# WORK TO COMPLETE
1. Please repeat the private placement announcement from "July 25, 2025" up to and including "TSX Venture Exchange.".
2. Answer these questions using the private placement announcement:
(a) What is the price of each unit?
(b) How many units did the two insiders subscribe for in total?
(c) What hold period applies to the securities to be issued?

First Canadian Graphite Inc. - Private Placement Closing 2nd Tranche



First Canadian Graphite Inc.
    

PRIVATE PLACEMENT

 

July 25, 2025 – TheNewswire - VANCOUVER, BC - First Canadian Graphite Inc. (the “Company”) (TSX-V: FCI  Frankfurt: BR20) announces will proceed to apply to the TSX Venture Exchange to close a 2nd and final tranche of its financing as to $144,000 and issue 1,800,000 units @ $0.08 per unit.  Each unit will consist of one common share and one warrant exerciseable at $0.10 for three years.  The proceeds of the private placement will be used for working capital.  No finder’s fee will be payable.

 

The closing of the financing is subject to receipt of all necessary regulatory approvals including the TSX Venture Exchange.

 

All securities to be issued will be issued with the required four month plus one day hold from issuance.

 

The Company confirms there are no material facts or material changes related to the Company which has yet to be generally disclosed.

 

Two insiders of the Company subscribed for an aggregate of 850,000 Units. As such, this participation constitutes a “related party transaction” as defined under Multilateral Instrument 61- 101 Protection of Minority Security Holders in Special Transactions (“MI 61-101”). Such participation is exempt from the formal valuation and minority shareholder approval requirements of MI 61-101, as neither the fair market value of the Units acquired by the insider nor the consideration for the Units paid by such insider exceeds 25% of the Company’s market capitalization.  The Company did not file a material change report 21 days prior to the closing date of this private placement as details of the respective participation of such insiders in the Offering was unknown at such time.

[Entries taken from a collection]
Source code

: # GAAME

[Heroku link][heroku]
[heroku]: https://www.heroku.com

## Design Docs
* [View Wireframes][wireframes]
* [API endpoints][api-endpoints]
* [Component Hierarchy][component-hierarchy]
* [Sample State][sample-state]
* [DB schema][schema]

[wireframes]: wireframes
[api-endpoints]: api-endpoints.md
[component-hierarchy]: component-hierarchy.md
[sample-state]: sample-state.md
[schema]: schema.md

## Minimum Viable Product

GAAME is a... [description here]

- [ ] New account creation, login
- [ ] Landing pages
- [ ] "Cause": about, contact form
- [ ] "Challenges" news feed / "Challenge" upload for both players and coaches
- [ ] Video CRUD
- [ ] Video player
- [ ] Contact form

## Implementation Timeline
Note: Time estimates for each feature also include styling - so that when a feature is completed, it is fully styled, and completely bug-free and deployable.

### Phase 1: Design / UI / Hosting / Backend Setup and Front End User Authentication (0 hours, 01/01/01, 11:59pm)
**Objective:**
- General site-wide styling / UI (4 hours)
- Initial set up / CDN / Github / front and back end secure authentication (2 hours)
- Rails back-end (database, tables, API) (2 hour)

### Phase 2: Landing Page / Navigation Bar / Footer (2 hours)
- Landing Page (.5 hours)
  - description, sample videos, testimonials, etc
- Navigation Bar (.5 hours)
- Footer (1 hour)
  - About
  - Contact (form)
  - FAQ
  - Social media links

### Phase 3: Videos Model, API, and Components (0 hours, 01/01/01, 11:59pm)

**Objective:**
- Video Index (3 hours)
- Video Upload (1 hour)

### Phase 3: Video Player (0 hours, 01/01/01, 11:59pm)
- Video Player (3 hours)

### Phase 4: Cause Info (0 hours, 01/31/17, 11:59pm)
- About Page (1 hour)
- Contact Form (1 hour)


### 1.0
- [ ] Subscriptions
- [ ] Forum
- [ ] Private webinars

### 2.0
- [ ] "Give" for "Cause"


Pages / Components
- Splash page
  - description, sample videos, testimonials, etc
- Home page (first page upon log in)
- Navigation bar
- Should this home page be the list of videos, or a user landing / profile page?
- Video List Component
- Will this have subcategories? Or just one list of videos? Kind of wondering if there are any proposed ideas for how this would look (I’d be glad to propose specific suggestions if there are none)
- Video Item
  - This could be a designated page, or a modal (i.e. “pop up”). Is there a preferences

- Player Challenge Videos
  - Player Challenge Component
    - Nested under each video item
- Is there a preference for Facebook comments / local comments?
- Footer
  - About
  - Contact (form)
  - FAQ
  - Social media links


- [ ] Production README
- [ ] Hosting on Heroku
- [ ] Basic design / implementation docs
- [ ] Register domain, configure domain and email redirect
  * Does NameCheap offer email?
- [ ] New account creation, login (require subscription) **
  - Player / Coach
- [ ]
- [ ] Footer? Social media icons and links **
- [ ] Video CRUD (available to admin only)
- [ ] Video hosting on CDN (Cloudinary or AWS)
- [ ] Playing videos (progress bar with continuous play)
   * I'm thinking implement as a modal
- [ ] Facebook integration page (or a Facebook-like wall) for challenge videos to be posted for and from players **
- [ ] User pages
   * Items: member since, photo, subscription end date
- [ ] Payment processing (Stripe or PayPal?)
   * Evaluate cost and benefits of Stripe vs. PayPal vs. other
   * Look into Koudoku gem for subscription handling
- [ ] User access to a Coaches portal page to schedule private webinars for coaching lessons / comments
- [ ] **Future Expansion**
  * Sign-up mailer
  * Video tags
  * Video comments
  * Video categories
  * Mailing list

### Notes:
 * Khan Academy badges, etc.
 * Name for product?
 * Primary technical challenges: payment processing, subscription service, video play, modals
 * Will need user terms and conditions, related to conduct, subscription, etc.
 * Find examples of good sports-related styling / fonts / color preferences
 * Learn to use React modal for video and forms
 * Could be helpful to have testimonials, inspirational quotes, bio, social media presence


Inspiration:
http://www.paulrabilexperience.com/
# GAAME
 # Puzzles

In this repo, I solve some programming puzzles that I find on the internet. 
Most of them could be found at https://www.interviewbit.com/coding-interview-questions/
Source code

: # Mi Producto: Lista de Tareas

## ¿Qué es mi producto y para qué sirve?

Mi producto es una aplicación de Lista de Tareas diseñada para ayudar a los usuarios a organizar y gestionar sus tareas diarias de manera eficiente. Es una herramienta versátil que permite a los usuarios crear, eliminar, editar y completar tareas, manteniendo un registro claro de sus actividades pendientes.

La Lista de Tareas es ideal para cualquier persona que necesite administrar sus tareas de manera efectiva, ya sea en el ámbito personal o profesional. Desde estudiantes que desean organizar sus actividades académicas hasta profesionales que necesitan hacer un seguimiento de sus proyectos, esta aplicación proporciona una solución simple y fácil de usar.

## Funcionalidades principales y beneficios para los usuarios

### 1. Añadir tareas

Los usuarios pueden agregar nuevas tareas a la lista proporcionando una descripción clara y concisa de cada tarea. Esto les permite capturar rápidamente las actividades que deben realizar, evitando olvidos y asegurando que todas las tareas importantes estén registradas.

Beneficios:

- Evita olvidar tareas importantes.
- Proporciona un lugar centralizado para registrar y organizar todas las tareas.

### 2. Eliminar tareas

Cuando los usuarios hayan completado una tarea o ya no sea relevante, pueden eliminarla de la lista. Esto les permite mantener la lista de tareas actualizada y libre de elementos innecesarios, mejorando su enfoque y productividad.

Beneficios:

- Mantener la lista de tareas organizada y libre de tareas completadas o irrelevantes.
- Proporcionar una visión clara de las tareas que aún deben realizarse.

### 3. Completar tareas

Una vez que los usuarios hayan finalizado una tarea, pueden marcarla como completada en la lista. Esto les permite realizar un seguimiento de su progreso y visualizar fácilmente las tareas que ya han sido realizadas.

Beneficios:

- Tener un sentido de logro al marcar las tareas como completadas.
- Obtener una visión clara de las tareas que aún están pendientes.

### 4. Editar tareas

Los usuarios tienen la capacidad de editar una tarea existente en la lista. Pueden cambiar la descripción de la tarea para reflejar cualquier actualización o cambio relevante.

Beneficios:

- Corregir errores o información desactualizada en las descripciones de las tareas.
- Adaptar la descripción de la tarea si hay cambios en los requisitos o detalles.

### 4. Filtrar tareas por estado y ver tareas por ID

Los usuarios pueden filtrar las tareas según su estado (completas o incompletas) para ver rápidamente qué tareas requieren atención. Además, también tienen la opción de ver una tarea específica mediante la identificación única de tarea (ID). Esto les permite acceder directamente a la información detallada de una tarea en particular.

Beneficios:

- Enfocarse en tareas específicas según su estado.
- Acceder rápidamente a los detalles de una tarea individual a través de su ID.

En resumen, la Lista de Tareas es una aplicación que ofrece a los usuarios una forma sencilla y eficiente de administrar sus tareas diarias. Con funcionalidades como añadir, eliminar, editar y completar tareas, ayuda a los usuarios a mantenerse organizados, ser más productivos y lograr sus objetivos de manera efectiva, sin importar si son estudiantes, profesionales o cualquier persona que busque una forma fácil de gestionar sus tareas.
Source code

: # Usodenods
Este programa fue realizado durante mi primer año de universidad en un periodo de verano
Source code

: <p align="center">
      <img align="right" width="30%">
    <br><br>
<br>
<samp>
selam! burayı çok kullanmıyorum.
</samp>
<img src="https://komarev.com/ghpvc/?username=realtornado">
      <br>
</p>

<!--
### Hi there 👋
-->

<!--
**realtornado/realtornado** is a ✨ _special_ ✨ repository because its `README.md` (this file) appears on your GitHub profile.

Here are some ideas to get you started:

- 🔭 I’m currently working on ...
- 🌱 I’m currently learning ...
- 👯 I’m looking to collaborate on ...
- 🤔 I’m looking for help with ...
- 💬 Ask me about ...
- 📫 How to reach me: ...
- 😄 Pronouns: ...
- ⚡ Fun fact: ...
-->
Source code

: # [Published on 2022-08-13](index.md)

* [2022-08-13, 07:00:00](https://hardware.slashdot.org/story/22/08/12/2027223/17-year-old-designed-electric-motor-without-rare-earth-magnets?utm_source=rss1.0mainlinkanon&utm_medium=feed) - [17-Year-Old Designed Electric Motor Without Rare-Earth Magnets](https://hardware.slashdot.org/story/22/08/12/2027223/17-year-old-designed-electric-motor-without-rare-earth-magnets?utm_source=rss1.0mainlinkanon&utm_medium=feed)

# OUTPUTS FOR THE TASKS
1.
July 25, 2025 – TheNewswire - VANCOUVER, BC - First Canadian Graphite Inc. (the “Company”) (TSX-V: FCI  Frankfurt: BR20) announces will proceed to apply to the TSX Venture Exchange to close a 2nd and final tranche of its financing as to $144,000 and issue 1,800,000 units @ $0.08 per unit.  Each unit will consist of one common share and one warrant exerciseable at $0.10 for three years.  The proceeds of the private placement will be used for working capital.  No finder’s fee will be payable.

 

The closing of the financing is subject to receipt of all necessary regulatory approvals including the TSX Venture Exchange.

2.
(a) $0.08 per unit
(b) 850,000 units
(c) Four months plus one day from issuance